_Exercise inputs_.
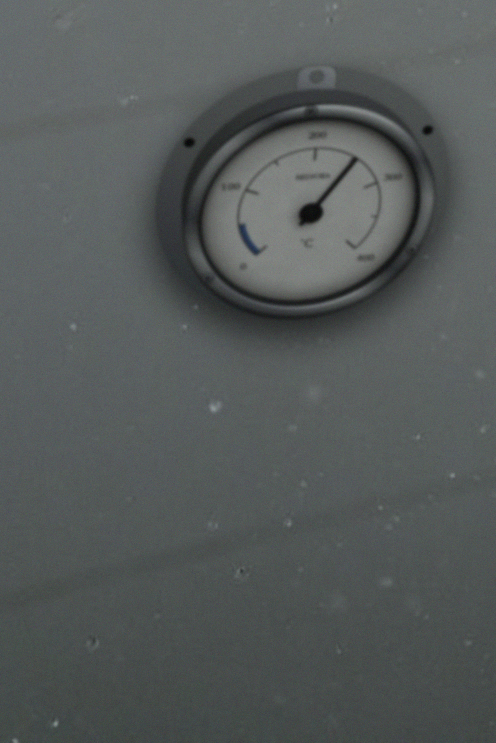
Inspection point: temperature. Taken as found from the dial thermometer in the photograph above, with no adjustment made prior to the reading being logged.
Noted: 250 °C
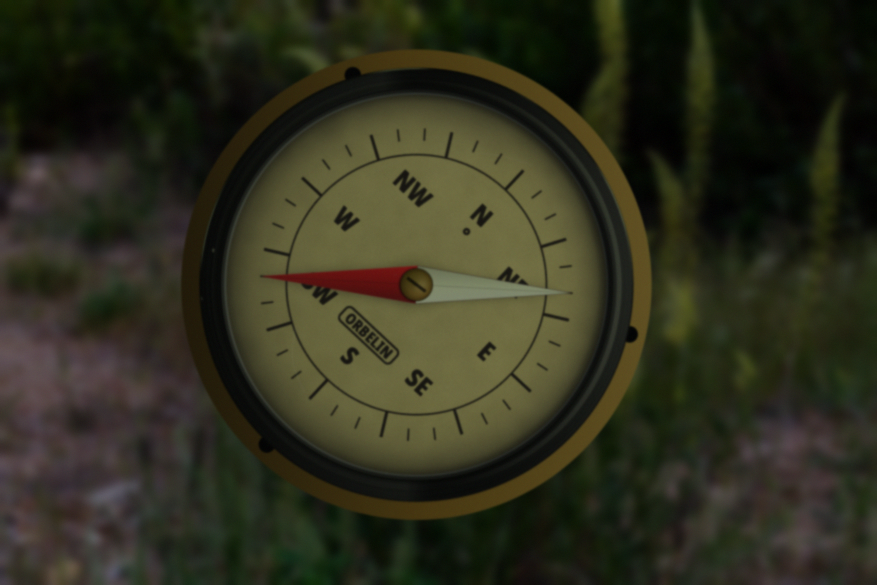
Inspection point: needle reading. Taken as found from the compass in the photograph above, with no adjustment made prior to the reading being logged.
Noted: 230 °
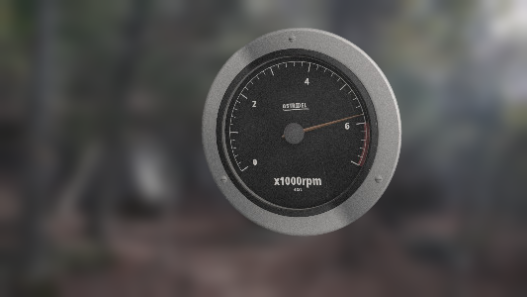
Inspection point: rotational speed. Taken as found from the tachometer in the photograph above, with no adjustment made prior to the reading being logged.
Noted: 5800 rpm
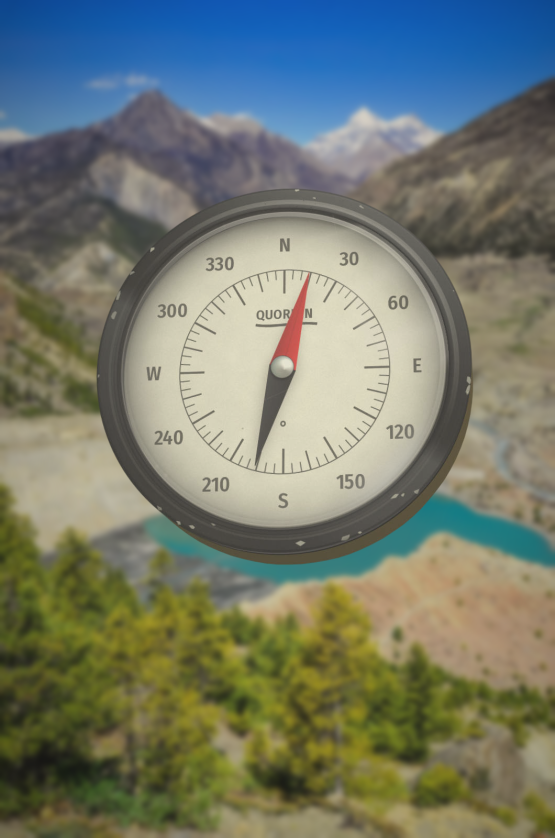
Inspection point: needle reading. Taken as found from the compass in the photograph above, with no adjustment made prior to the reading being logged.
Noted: 15 °
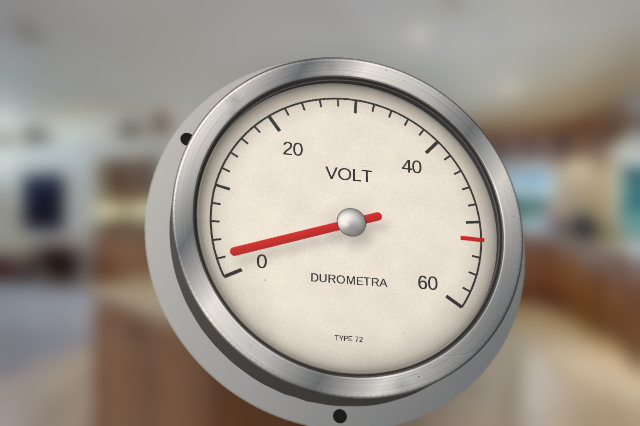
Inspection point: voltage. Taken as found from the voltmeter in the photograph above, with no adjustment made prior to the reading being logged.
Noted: 2 V
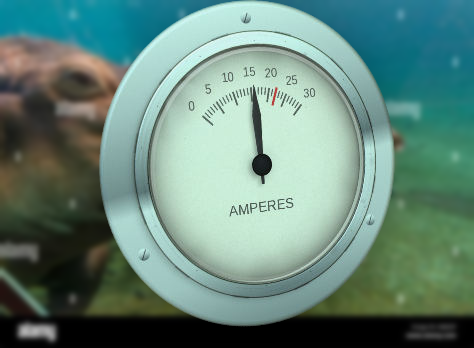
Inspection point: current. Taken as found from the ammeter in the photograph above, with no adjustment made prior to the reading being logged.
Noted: 15 A
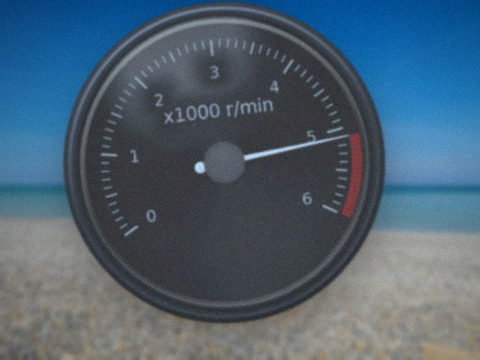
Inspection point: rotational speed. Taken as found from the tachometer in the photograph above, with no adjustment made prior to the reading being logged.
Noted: 5100 rpm
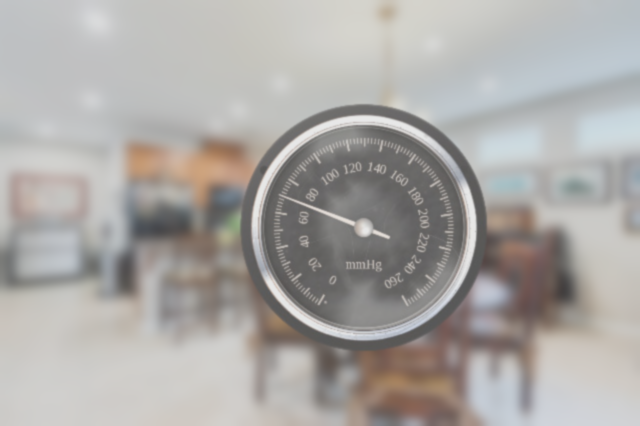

_About this task_. Copy all of the data above word for word, leaving out the pictures.

_Answer for the task_.
Inspection point: temperature. Taken as found from the dial thermometer in the photograph above, with no adjustment made prior to the reading being logged.
Noted: 250 °C
Inspection point: needle reading. Taken as found from the compass in the photograph above, with no adjustment made prior to the reading being logged.
Noted: 230 °
Inspection point: rotational speed. Taken as found from the tachometer in the photograph above, with no adjustment made prior to the reading being logged.
Noted: 5800 rpm
Inspection point: needle reading. Taken as found from the compass in the photograph above, with no adjustment made prior to the reading being logged.
Noted: 15 °
Inspection point: voltage. Taken as found from the voltmeter in the photograph above, with no adjustment made prior to the reading being logged.
Noted: 2 V
Inspection point: current. Taken as found from the ammeter in the photograph above, with no adjustment made prior to the reading being logged.
Noted: 15 A
Inspection point: rotational speed. Taken as found from the tachometer in the photograph above, with no adjustment made prior to the reading being logged.
Noted: 5100 rpm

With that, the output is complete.